MEXICO CITY (Sputnik) – A Mexican judge has temporarily suspended an order for the extradition of drug lord Joaquin "El Chapo" ("Shorty") Guzman to the United States, El Nuevo Diario reports.
The Nicaraguan newspaper said on Friday, a day after the order filed by Mexico’s Attorney General’s office was approved, that a final decision on the issue will be made in the second half of August.
The United States filed an extradition request for Guzman on June 25. Mexico said it would not extradite Guzman until he had served his prison sentence in Mexico.
Guzman was jailed at the Altiplano maximum security prison in February 2014. On July 11, El Chapo escaped using an underground tunnel that led from under his cell shower to a house construction site about 1.5 kilometres (0.9 miles) away.
El Chapo’s most recent escape is not the first one. In 2001, he escaped from a maximum security prison in Mexico’s Jalisco state, using a laundry cart.
Interpol has issued a red notice for El Chapo.
Guzman is the chief of the Sinaloa drug cartel.

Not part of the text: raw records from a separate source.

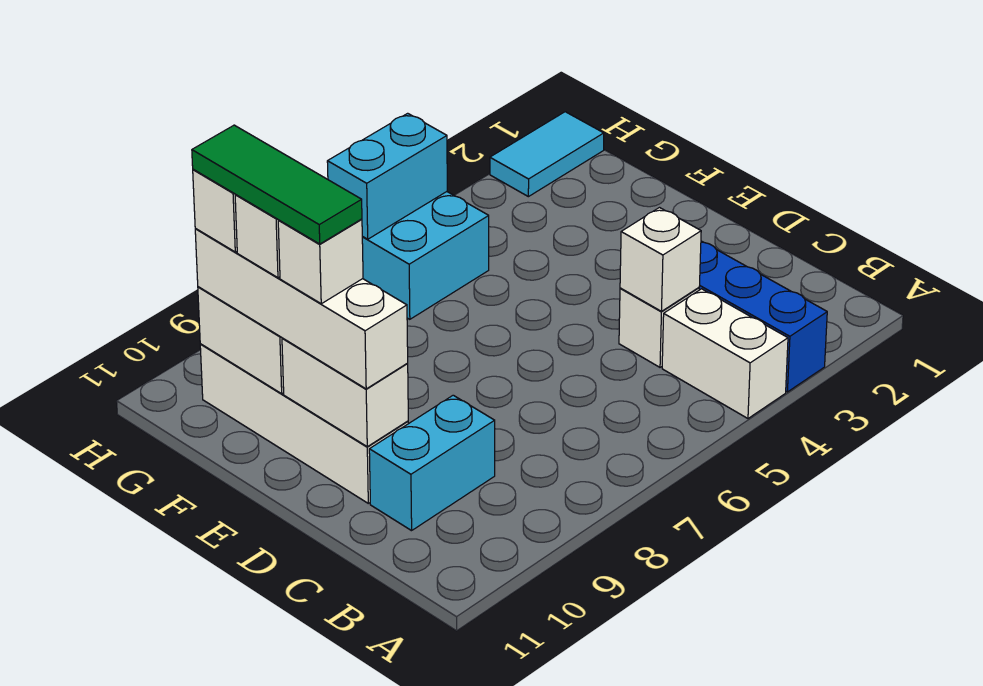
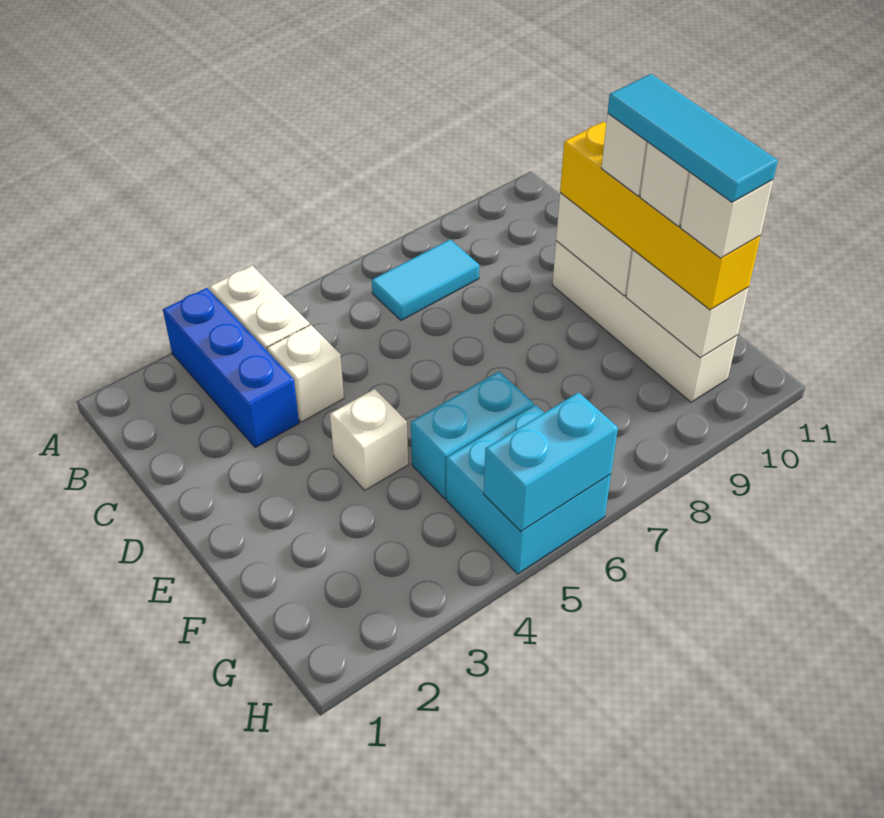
white 1x1 brick [620,208,701,311] -> white 1x1 brick moved to [330,389,408,490]
cyan 1x2 brick [369,395,495,531] -> cyan 1x2 brick moved to [411,371,534,498]
white 1x4 brick [195,229,408,389] -> yellow 1x4 brick [560,122,761,310]
green 1x3 tile [192,125,362,244] -> cyan 1x3 tile [608,74,778,202]
cyan 1x2 tile [490,112,604,197] -> cyan 1x2 tile moved to [372,240,479,320]

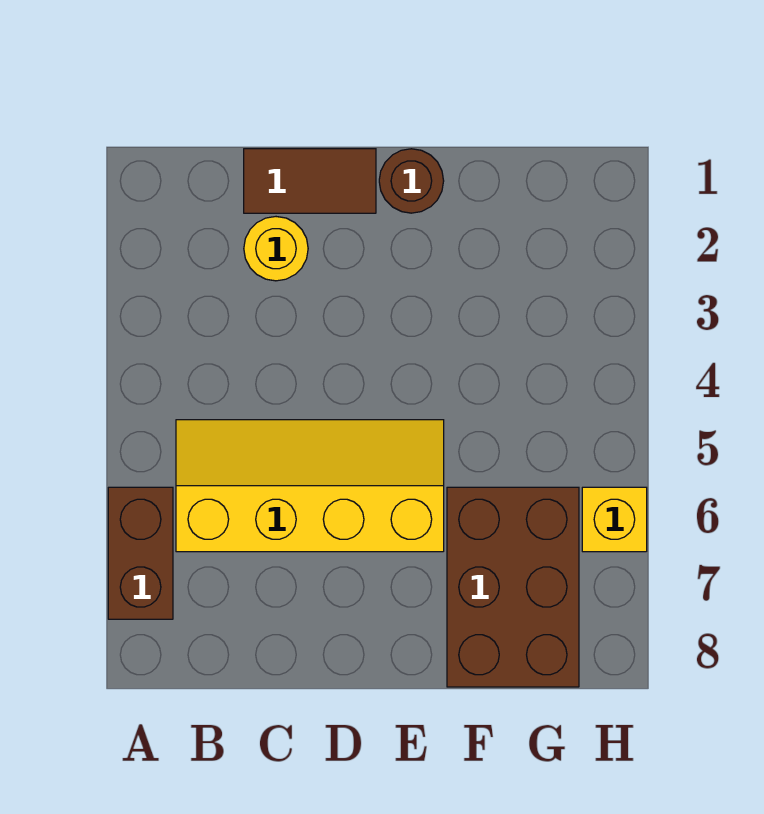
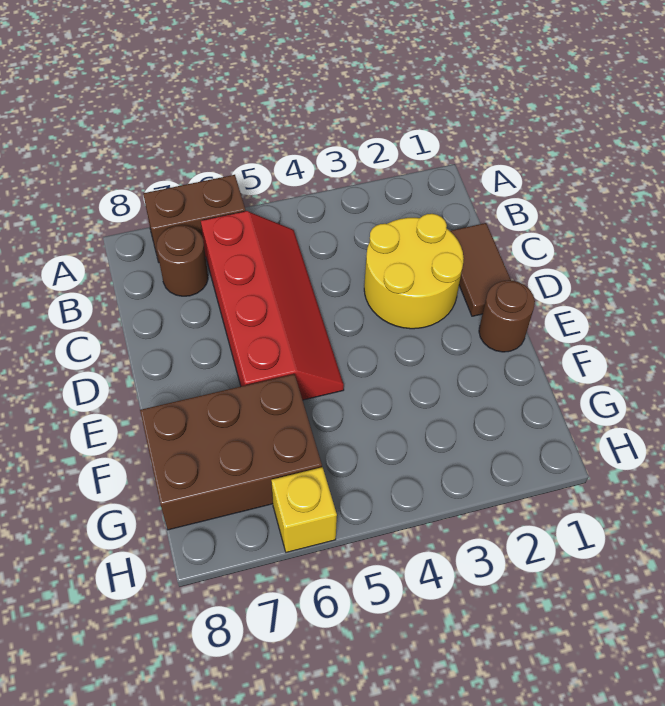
yellow 2x4 slope [176,420,444,552] -> red 2x4 slope [201,211,344,400]
none -> brown 1x1 round brick [157,225,208,296]
yellow 1x1 round brick [244,217,308,281] -> yellow 2x2 round brick [364,214,464,329]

The criminal organization smuggles cocaine from Colombia through Mexico to the United States. The cartel is also involved in the production and distribution of Mexican marijuana, heroin and other drugs in North America and Europe.
Sinaloa is responsible for a major portion of cocaine, heroin and marijuana sold in the streets of the United States. The drug empire has allowed Guzman to accumulate a major fortune, which was estimated to be some $1 billion in 2009.
Mexican Attorney General Arely Gomez has said that his country is ready to pay 60 million Mexican pesos (almost $4 million) for information on Guzman’s current whereabouts.